A study conducted by Columbia University Medical Center found that states with access to medical marijuana, saw a nearly 20% drop in opioid prescriptions. Authors said the findings underscore the importance of providing patients with pain management alternatives, such as cannabis, in efforts to reduce opioid use.
Drug overdoses remain a leading cause of injury-related death in the United States, and the U.S. Centers for Disease Control and Prevention reports that 68 percent of those deaths involve illicit or prescription opioids. The new study examines opioid prescriptions made specifically by orthopedic surgeons, who it notes are the nation’s third-highest prescribers of opioids.
“Although our study does not support a direct causal relationship, these population-level findings show that legalization of medical cannabis and patient access to dispensaries may be associated with reductions in opioid prescribing by orthopaedic surgeons,” the study’s authors concluded. “The observed trends reported in this study may be a reflection of growing availability of alternative pain management options for patients.”
“We found that overall opioid prescribing by orthopaedic surgeons in this cohort was reduced in states permitting patient access to medical cannabis, compared with those who do not.”
Analyzing nationwide Medicare Part D prescription drug data, researchers measured the aggregate daily doses of opioid medications prescribed by orthopedic surgeons in each state annually. They then looked for associations between that state-level data and the legal status of medical marijuana in each state.
As with past studies examining correlations between medical marijuana and opioid prescriptions, the Columbia analysis found a marked drop in prescriptions among states with medical cannabis laws (MCLs). “State MCLs were associated with a statistically significant reduction in aggregate opioid prescribing of 144,000 daily doses (19.7% reduction) annually,” the study, published this month in the Journal of the American Academy of Orthopaedic Surgeons, says.
Medical cannabis laws “were associated with a statistically significant reduction of 72,000 daily doses of hydrocodone annually.”
Not all state legal marijuana programs operate the same way, of course. It can also take years after a state adopts a medical cannabis law before its program is up and running. So the researchers looked at various specific factors, including when storefront dispensaries opened, whether state laws allowed home cultivation by patients, and whether recreational cannabis was legal for adults in each state.
Of the relationships that the researchers found were statistically significant, two stood out most clearly: States with active medical cannabis laws saw a 19.7 percent reductions in Medicare Part D opioid prescriptions made by orthopedic surgeons compared to states without medical cannabis laws. On a more granular level, states with operating storefront dispensaries saw a 13.1 percent reduction in those prescriptions.
Researchers also “did not observe any significant association between total opioid prescriptions and home cultivation–only” medical cannabis laws, and concluded that “no significant association between recreational marijuana legalization and opioid prescribing was found.”
In “states that allow physicians to recommend medical cannabis to patients for any reason, there was a significant reduction in prescriptions for fentanyl…”
Cannabis is a particularly appealing alternative pain medication to study the effect of, the authors wrote, “because of its efficacy in treatment of chronic and acute pain and its potential for replacing and/or reducing opioid treatment.”
The study’s results contribute to a growing body of research indicating that medical cannabis accessibility significantly reduces statewide opioid use—and even opioid deaths. As the Columbia authors note in their report, “Multiple large nationwide database studies have shown that states with the legalization of medical marijuana have seen reductions in the opioid prescription rates and opioid-related mortality rates. The authors of these studies have theorized that in states where medical cannabis is more available, patients are likely to substitute cannabis for opioids in their pain management.”

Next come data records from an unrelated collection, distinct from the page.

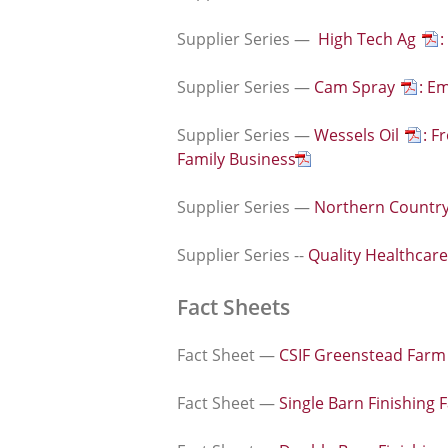
Supplier Series —
High Tech Ag
:
Supplier Series —
Cam Spray
: E
Supplier Series —
Wessels Oil
: F
Family Business
Supplier Series —
Northern Countr
Supplier Series --
Quality Healthcar
Fact Sheets
Fact Sheet —
CSIF Greenstead Farm
Fact Sheet —
Single Barn Finishing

For example, a meta-study that was recently published also signaled that marijuana shows promise as a treatment option for chronic pain and could serve as an alternative to opioid-based painkillers.
Last month, researchers released a study that found cannabis can mitigate symptoms of opioid withdrawal.
In December, researchers determined that states with legal marijuana access experience decreases in opioid prescriptions, and a separate study released the previous month showed that daily marijuana consumption is associated with reduced opioid consumption among chronic pain patients.
Research and patient testimonials continue to show the efficacy of MMJ in the treatment of chronic and acute pain and its potential for replacing and/or reducing opioid treatment.